March 11, 2014
Like many people in the association management industry, Kellen Company employees have enthusiastically answered the question, “And what do you do?” only to receive a blank stare and a polite “Huh?!” Although association management employs tens of thousands of people, most of the world doesn’t know about the thriving industry. Many of us didn’t even know about it when we started our careers. In this ongoing series, we’ll share how our employees discovered this career path and why they’ve stuck around.
How do you explain your job at cocktail parties?
I do my Kellen elevator speech, and ask the listener if they have any associations or professional societies in which they are active. Once I draw that parallel to their own world, they usually nod knowingly. But it’s not a big conversation starter!
What did your 12 year old self think you were going to be when you grew up? Are you doing anything related to that dream job now?

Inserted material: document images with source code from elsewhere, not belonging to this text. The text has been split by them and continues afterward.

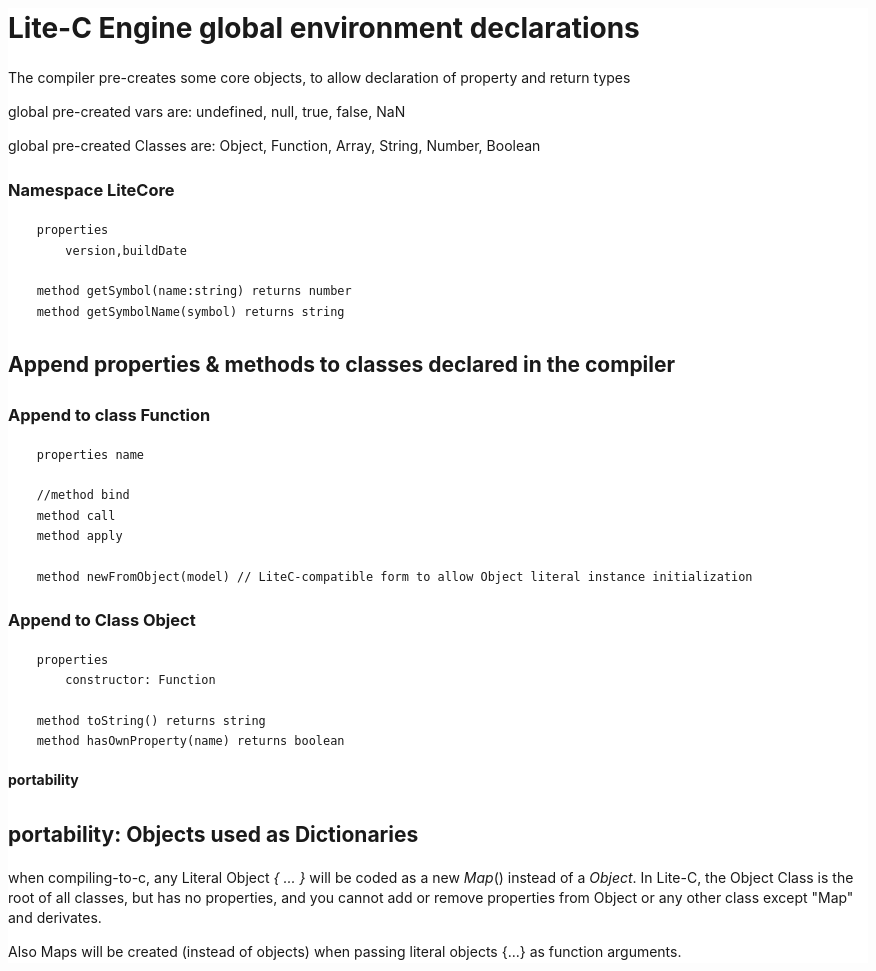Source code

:# Lite-C Engine global environment declarations

The compiler pre-creates some core objects, to allow declaration of property and return types

global pre-created vars are:
  undefined, null, true, false, NaN

global pre-created Classes are:
  Object, Function, Array, String, Number, Boolean

### Namespace LiteCore

        properties
            version,buildDate

        method getSymbol(name:string) returns number
        method getSymbolName(symbol) returns string


## Append properties & methods to classes declared in the compiler 

### Append to class Function

        properties name

        //method bind
        method call
        method apply

        method newFromObject(model) // LiteC-compatible form to allow Object literal instance initialization

### Append to Class Object

        properties
            constructor: Function

        method toString() returns string
        method hasOwnProperty(name) returns boolean 

#### portability

## portability: Objects used as Dictionaries

when compiling-to-c, any Literal Object *{ ... }*
will be coded as a new *Map*() instead of a *Object*.
In Lite-C, the Object Class is the root of all classes, 
but has no properties, and you cannot add or remove
properties from Object or any other class except "Map" and derivates.

Also Maps will be created (instead of objects) when passing 
literal objects {...} as function arguments.
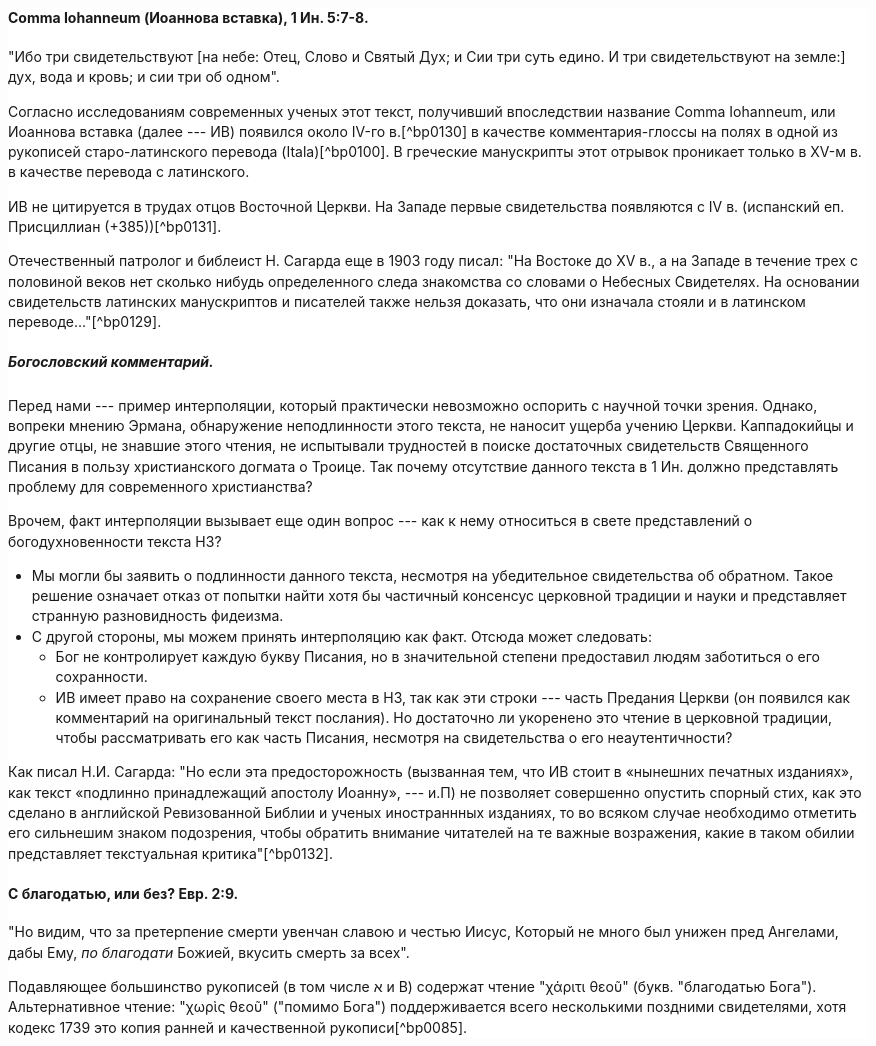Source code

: #### Comma Iohanneum (Иоаннова вставка), 1 Ин. 5:7-8.

"Ибо три свидетельствуют [на небе: Отец, Слово и Святый Дух; и Сии три суть едино. И три свидетельствуют на земле:] дух, вода и кровь; и сии три об одном".

Согласно исследованиям современных ученых этот текст, получивший впоследствии название Comma Iohanneum, или Иоаннова вставка (далее --- ИВ) появился около IV-го в.[^bp0130] в качестве комментария-глоссы на полях в одной из рукописей старо-латинского перевода (Itala)[^bp0100]. В греческие манускрипты этот отрывок проникает только в XV-м в. в качестве перевода с латинского.

ИВ не цитируется в трудах отцов Восточной Церкви. На Западе первые свидетельства появляются с IV в. (испанский еп. Присциллиан (+385))[^bp0131].

Отечественный патролог и библеист Н. Сагарда еще в 1903 году писал: "На Востоке до XV в., а на Западе в течение трех с половиной веков нет сколько нибудь определенного следа знакомства со словами о Небесных Свидетелях. На основании свидетельств латинских манускриптов и писателей также нельзя доказать, что они изначала стояли и в латинском переводе..."[^bp0129].

##### Богословский комментарий.

Перед нами --- пример интерполяции, который практически невозможно оспорить с научной точки зрения. Однако, вопреки мнению Эрмана, обнаружение неподлинности этого текста, не наносит ущерба учению Церкви. Каппадокийцы и другие отцы, не знавшие этого чтения, не испытывали трудностей в поиске достаточных свидетельств Священного Писания в пользу христианского догмата о Троице. Так почему отсутствие данного текста в 1 Ин. должно представлять проблему для современного христианства?

Врочем, факт интерполяции вызывает еще один вопрос --- как к нему относиться в свете представлений о богодухновенности текста НЗ?

* Мы могли бы заявить о подлинности данного текста, несмотря на убедительное свидетельства об обратном. Такое решение означает отказ от попытки найти хотя бы частичный консенсус церковной традиции и науки и представляет странную разновидность фидеизма.
* С другой стороны, мы можем принять интерполяцию как факт. Отсюда может следовать:
    * Бог не контролирует каждую букву Писания, но в значительной степени предоставил людям заботиться о его сохранности.
    * ИВ имеет право на сохранение своего места в НЗ, так как эти строки --- часть Предания Церкви (он появился как комментарий на оригинальный текст послания). Но достаточно ли укоренено это чтение в церковной традиции, чтобы рассматривать его как часть Писания, несмотря на свидетельства о его неаутентичности?

Как писал Н.И. Сагарда: "Но если эта предосторожность (вызванная тем, что ИВ стоит в «нынешних печатных изданиях», как текст «подлинно принадлежащий апостолу Иоанну», --- и.П) не позволяет совершенно опустить спорный стих, как это сделано в английской Ревизованной Библии и ученых иностраннных изданиях, то во всяком случае необходимо отметить его сильнешим знаком подозрения, чтобы обратить внимание читателей на те важные возражения, какие в таком обилии представляет текстуальная критика"[^bp0132].

#### С благодатью, или без? Евр. 2:9.

"Но видим, что за претерпение смерти увенчан славою и честью Иисус, Который не много был унижен пред Ангелами, дабы Ему, *по благодати* Божией, вкусить смерть за всех".

Подавляющее большинство рукописей (в том числе א и B) содержат чтение "χάριτι θεοῦ" (букв. "благодатью Бога"). Альтернативное чтение: "χωρὶς θεοῦ" ("помимо Бога") поддерживается всего несколькими поздними свидетелями, хотя кодекс 1739 это копия ранней и качественной рукописи[^bp0085].


[^bp0003]: По собственным словам Эрмана, в библейско институте Муди, где он учился "господствовала только одна точка зрения... Библия --- непогрешимое слово Божье. В ней нет ошибок. Она целиком и полностью ниспослана свыше, и в самых ее словах --- «словесная, полная богодухновенность»" @Ehrman1, C. 17.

I honestly don’t remember what I wanted to be when I grew up. I do recall that as a teenager, I read the book Future Shock by Alvin Toffler, and it pretty much put me on the path to an environmental science degree, which I obtained from Allegheny College in the late 1970’s. For a few years after graduation, I did environmental science work, and then moved on to energy conservation policy. So, no, my current job is nothing that I envisioned as a kid.
How did you end up in the industry?
After many years in consulting to Federal agencies as a government contractor, I decided to change careers. In Washington, the 3 biggest industries are government, tourism and trade associations. Of the three, I figured that association management offered aspects that were most similar what I liked best about consulting—developing long-term relationships with clients, and helping them meet their goals. So, I took a pay cut and apprenticed myself to two small AMCs to learn the ropes for a few years. Then I contacted Kellen and asked for a job.

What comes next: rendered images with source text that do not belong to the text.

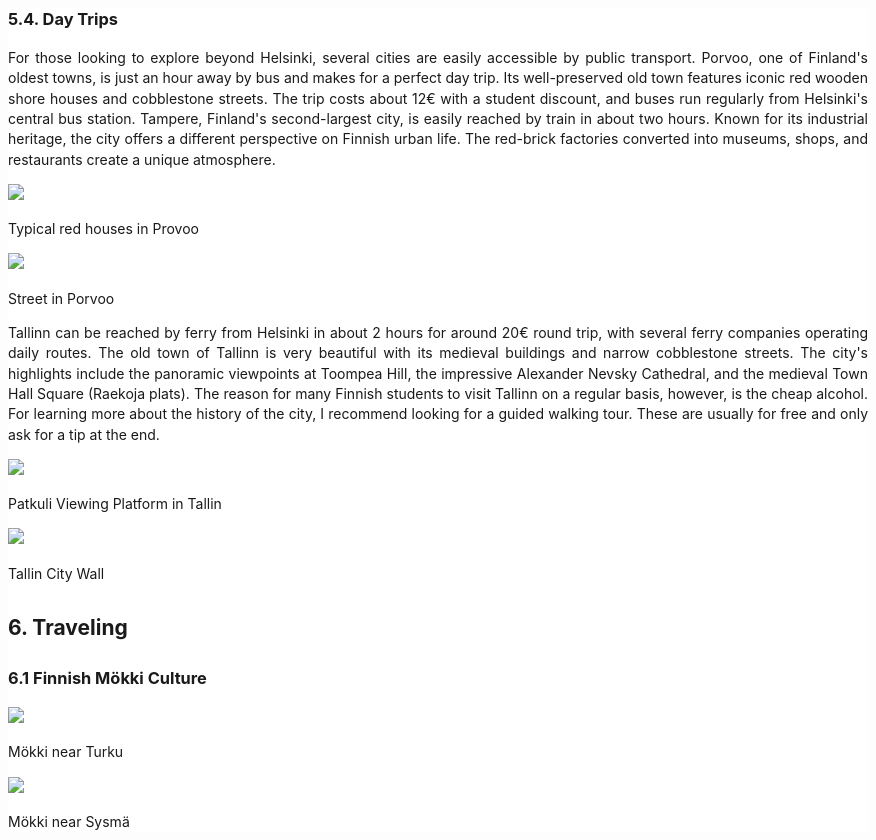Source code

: ### 5.4. Day Trips
<p align="justify">For those looking to explore beyond Helsinki, several cities are easily accessible by public transport. Porvoo, one of Finland's oldest towns, is just an hour away by bus and makes for a perfect day trip. Its well-preserved old town features iconic red wooden shore houses and cobblestone streets. The trip costs about 12€ with a student discount, and buses run regularly from Helsinki's central bus station. Tampere, Finland's second-largest city, is easily reached by train in about two hours. Known for its industrial heritage, the city offers a different perspective on Finnish urban life. The red-brick factories converted into museums, shops, and restaurants create a unique atmosphere.</p>

<div class="row flex-md-row flex-column align-center">
  <div class="col-md-6">
    <img src="{{site.baseurl}}/assets/imgs/blog/aalto_2024/porvoo_red_houses.jpeg" class="mb-1">
    <p class="text-center mt-1">Typical red houses in Provoo</p>
  </div>
  <div class="col-md-6">
    <img src="{{site.baseurl}}/assets/imgs/blog/aalto_2024/porvoo_street.jpeg" class="mb-1">
    <p class="text-center mt-1">Street in Porvoo</p>
  </div>
</div>

<p align="justify">Tallinn can be reached by ferry from Helsinki in about 2 hours for around 20€ round trip, with several ferry companies operating daily routes. The old town of Tallinn is very beautiful with its medieval buildings and narrow cobblestone streets. The city's highlights include the panoramic viewpoints at Toompea Hill, the impressive Alexander Nevsky Cathedral, and the medieval Town Hall Square (Raekoja plats). The reason for many Finnish students to visit Tallinn on a regular basis, however, is the cheap alcohol. For learning more about the history of the city, I recommend looking for a guided walking tour. These are usually for free and only ask for a tip at the end.</p>

<div class="row flex-md-row flex-column align-center">
  <div class="col-md-6">
    <img src="{{site.baseurl}}/assets/imgs/blog/aalto_2024/tallin_patkuli_viewpoint.jpeg" class="mb-1">
    <p class="text-center mt-1">Patkuli Viewing Platform in Tallin</p>
  </div>
  <div class="col-md-6">
    <img src="{{site.baseurl}}/assets/imgs/blog/aalto_2024/tallin_city_wall.jpeg" class="mb-1">
    <p class="text-center mt-1">Tallin City Wall</p>
  </div>
</div>

## 6. Traveling
### 6.1 Finnish Mökki Culture
<div class="row flex-md-row flex-column align-center">
  <div class="col-md-6">
    <img src="{{site.baseurl}}/assets/imgs/blog/aalto_2024/moekki_house_1.jpeg" class="mb-1">
    <p class="text-center mt-1">Mökki near Turku</p>
  </div>
  <div class="col-md-6">
    <img src="{{site.baseurl}}/assets/imgs/blog/aalto_2024/moekki_house_2.jpeg" class="mb-1">
    <p class="text-center mt-1">Mökki near Sysmä</p>
  </div>
</div>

What’s your favorite part about working in association management?
Every day is different, so I am never bored!
What do you think the association management industry will look like in ten years?

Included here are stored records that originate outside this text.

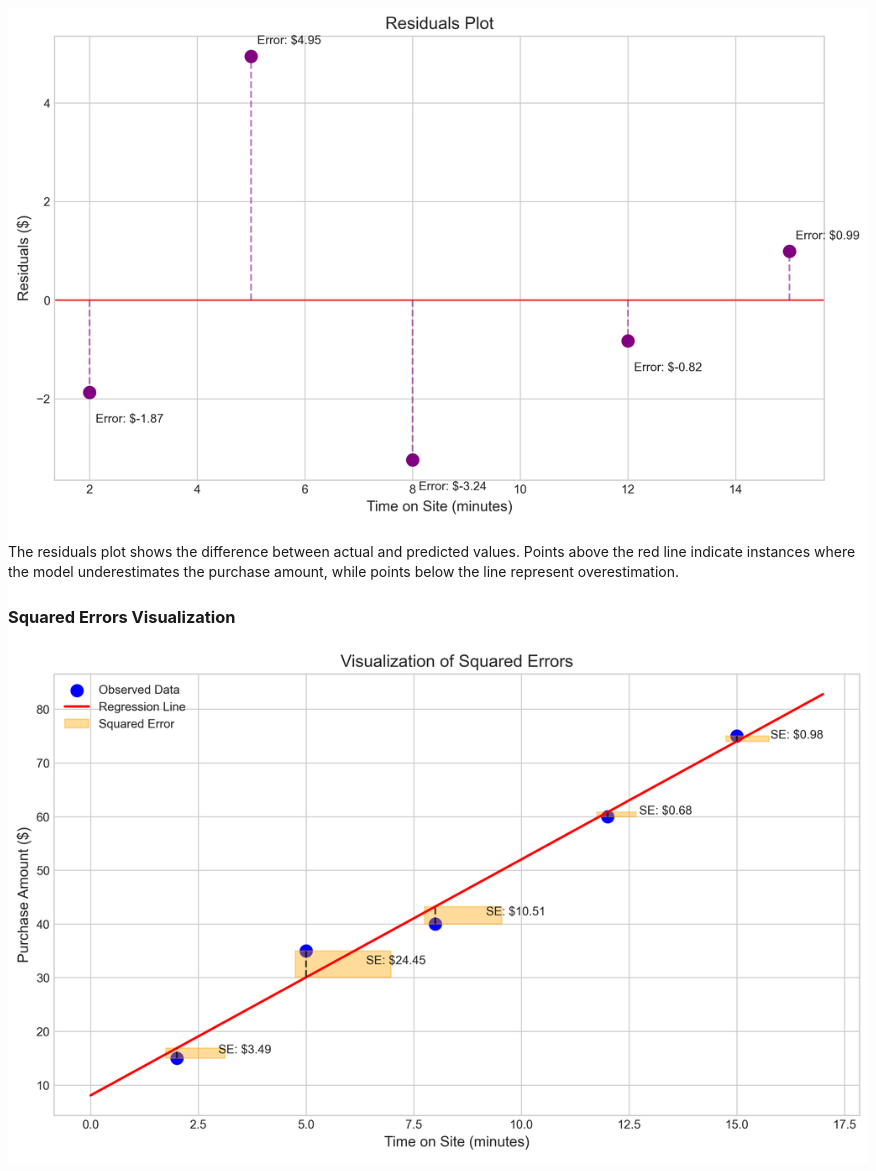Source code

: ![Residuals Plot](../Images/L3_2_Quiz_9/plot2_residuals.png)

The residuals plot shows the difference between actual and predicted values. Points above the red line indicate instances where the model underestimates the purchase amount, while points below the line represent overestimation.

### Squared Errors Visualization
![Visualization of Squared Errors](../Images/L3_2_Quiz_9/plot3_squared_errors.png)
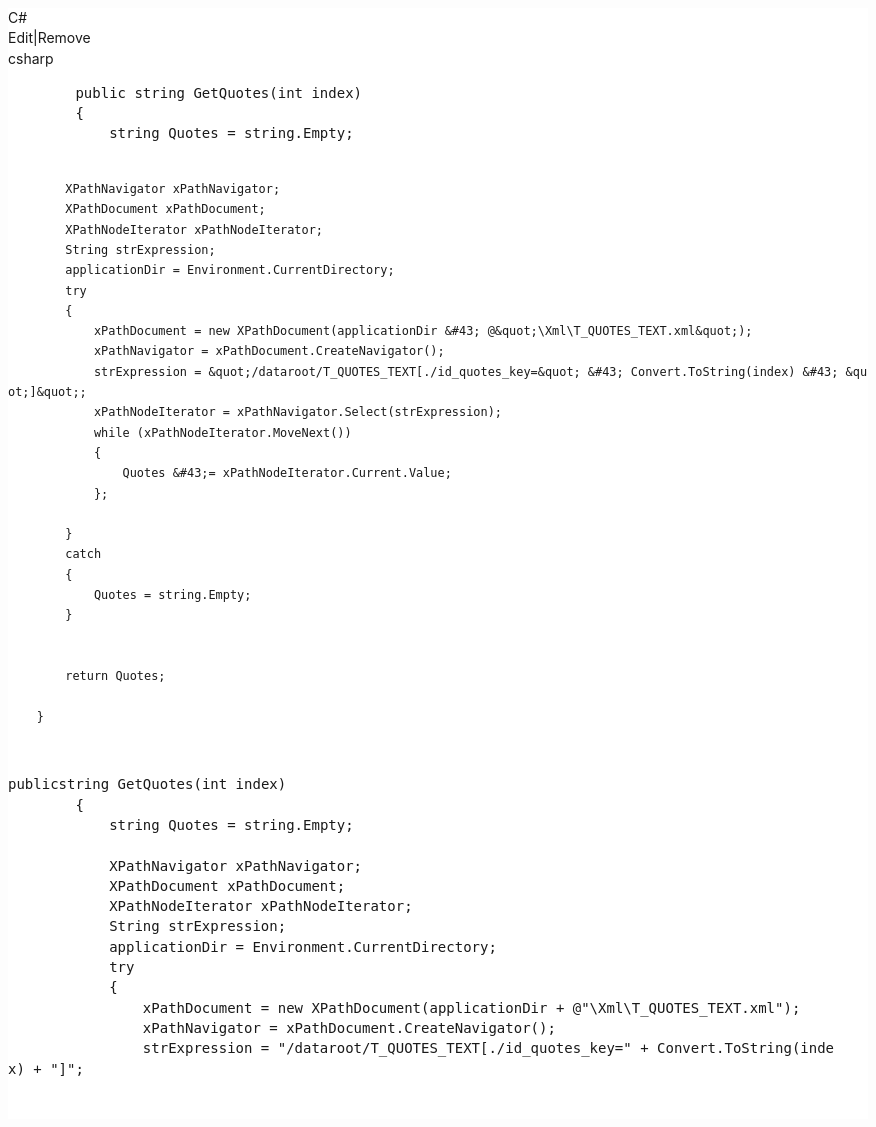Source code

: <div class="title"><span>C#</span></div>
<div class="pluginLinkHolder"><span class="pluginEditHolderLink">Edit</span>|<span class="pluginRemoveHolderLink">Remove</span></div>
<span class="hidden">csharp</span>
<pre class="hidden">        public string GetQuotes(int index)
        {
            string Quotes = string.Empty;

            XPathNavigator xPathNavigator;
            XPathDocument xPathDocument;
            XPathNodeIterator xPathNodeIterator;
            String strExpression;
            applicationDir = Environment.CurrentDirectory;
            try
            {
                xPathDocument = new XPathDocument(applicationDir &#43; @&quot;\Xml\T_QUOTES_TEXT.xml&quot;);
                xPathNavigator = xPathDocument.CreateNavigator();
                strExpression = &quot;/dataroot/T_QUOTES_TEXT[./id_quotes_key=&quot; &#43; Convert.ToString(index) &#43; &quot;]&quot;;
                xPathNodeIterator = xPathNavigator.Select(strExpression);
                while (xPathNodeIterator.MoveNext())
                {
                    Quotes &#43;= xPathNodeIterator.Current.Value;
                };

            }
            catch
            {
                Quotes = string.Empty;
            }


            return Quotes;

        }
</pre>
<div class="preview">
<pre id="codePreview" class="csharp"><span class="cs__keyword">public</span><span class="cs__keyword">string</span>&nbsp;GetQuotes(<span class="cs__keyword">int</span>&nbsp;index)&nbsp;
&nbsp;&nbsp;&nbsp;&nbsp;&nbsp;&nbsp;&nbsp;&nbsp;{&nbsp;
&nbsp;&nbsp;&nbsp;&nbsp;&nbsp;&nbsp;&nbsp;&nbsp;&nbsp;&nbsp;&nbsp;&nbsp;<span class="cs__keyword">string</span>&nbsp;Quotes&nbsp;=&nbsp;<span class="cs__keyword">string</span>.Empty;&nbsp;
&nbsp;
&nbsp;&nbsp;&nbsp;&nbsp;&nbsp;&nbsp;&nbsp;&nbsp;&nbsp;&nbsp;&nbsp;&nbsp;XPathNavigator&nbsp;xPathNavigator;&nbsp;
&nbsp;&nbsp;&nbsp;&nbsp;&nbsp;&nbsp;&nbsp;&nbsp;&nbsp;&nbsp;&nbsp;&nbsp;XPathDocument&nbsp;xPathDocument;&nbsp;
&nbsp;&nbsp;&nbsp;&nbsp;&nbsp;&nbsp;&nbsp;&nbsp;&nbsp;&nbsp;&nbsp;&nbsp;XPathNodeIterator&nbsp;xPathNodeIterator;&nbsp;
&nbsp;&nbsp;&nbsp;&nbsp;&nbsp;&nbsp;&nbsp;&nbsp;&nbsp;&nbsp;&nbsp;&nbsp;String&nbsp;strExpression;&nbsp;
&nbsp;&nbsp;&nbsp;&nbsp;&nbsp;&nbsp;&nbsp;&nbsp;&nbsp;&nbsp;&nbsp;&nbsp;applicationDir&nbsp;=&nbsp;Environment.CurrentDirectory;&nbsp;
&nbsp;&nbsp;&nbsp;&nbsp;&nbsp;&nbsp;&nbsp;&nbsp;&nbsp;&nbsp;&nbsp;&nbsp;<span class="cs__keyword">try</span>&nbsp;
&nbsp;&nbsp;&nbsp;&nbsp;&nbsp;&nbsp;&nbsp;&nbsp;&nbsp;&nbsp;&nbsp;&nbsp;{&nbsp;
&nbsp;&nbsp;&nbsp;&nbsp;&nbsp;&nbsp;&nbsp;&nbsp;&nbsp;&nbsp;&nbsp;&nbsp;&nbsp;&nbsp;&nbsp;&nbsp;xPathDocument&nbsp;=&nbsp;<span class="cs__keyword">new</span>&nbsp;XPathDocument(applicationDir&nbsp;&#43;&nbsp;@<span class="cs__string">&quot;\Xml\T_QUOTES_TEXT.xml&quot;</span>);&nbsp;
&nbsp;&nbsp;&nbsp;&nbsp;&nbsp;&nbsp;&nbsp;&nbsp;&nbsp;&nbsp;&nbsp;&nbsp;&nbsp;&nbsp;&nbsp;&nbsp;xPathNavigator&nbsp;=&nbsp;xPathDocument.CreateNavigator();&nbsp;
&nbsp;&nbsp;&nbsp;&nbsp;&nbsp;&nbsp;&nbsp;&nbsp;&nbsp;&nbsp;&nbsp;&nbsp;&nbsp;&nbsp;&nbsp;&nbsp;strExpression&nbsp;=&nbsp;<span class="cs__string">&quot;/dataroot/T_QUOTES_TEXT[./id_quotes_key=&quot;</span>&nbsp;&#43;&nbsp;Convert.ToString(index)&nbsp;&#43;&nbsp;<span class="cs__string">&quot;]&quot;</span>;&nbsp;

I think AMCs will still be here, but we’ll be operating more efficiently to meet our clients’ demands that we do so, and to keep our niche in the market.
What is the best piece of advice you’ve ever been given?
A very accomplished business person and former boss once said to me, “Stick to your knitting,” which means keep a focus on what’s important in your work, and don’t be distracted by irrelevant, transient things.
About Carol Freysinger
I am a Vice President in Kellen Company’s Washington, DC office, but about half of my project team members are in our Atlanta and New York City offices. I manage two food associations (Pasta and Juice), and the National Candle Association. They are “happy” products—something nearly everyone likes. But all three have issues to be addressed, like international trade, nutrition and environmental regulation, that keep us quite busy.
About the only thing I wish I had in the office that I don’t right now, is a dog at my feet. I am an animal lover, though right now all I have is a fat guinea pig named Panini (and he is at home). My husband and I have two daughters that we are hugely proud of, aged 20 and 24. Now that the kids are grown, I am searching for a new hobby or sport to take up, in addition to our family’s ongoing travel addiction. Any ideas?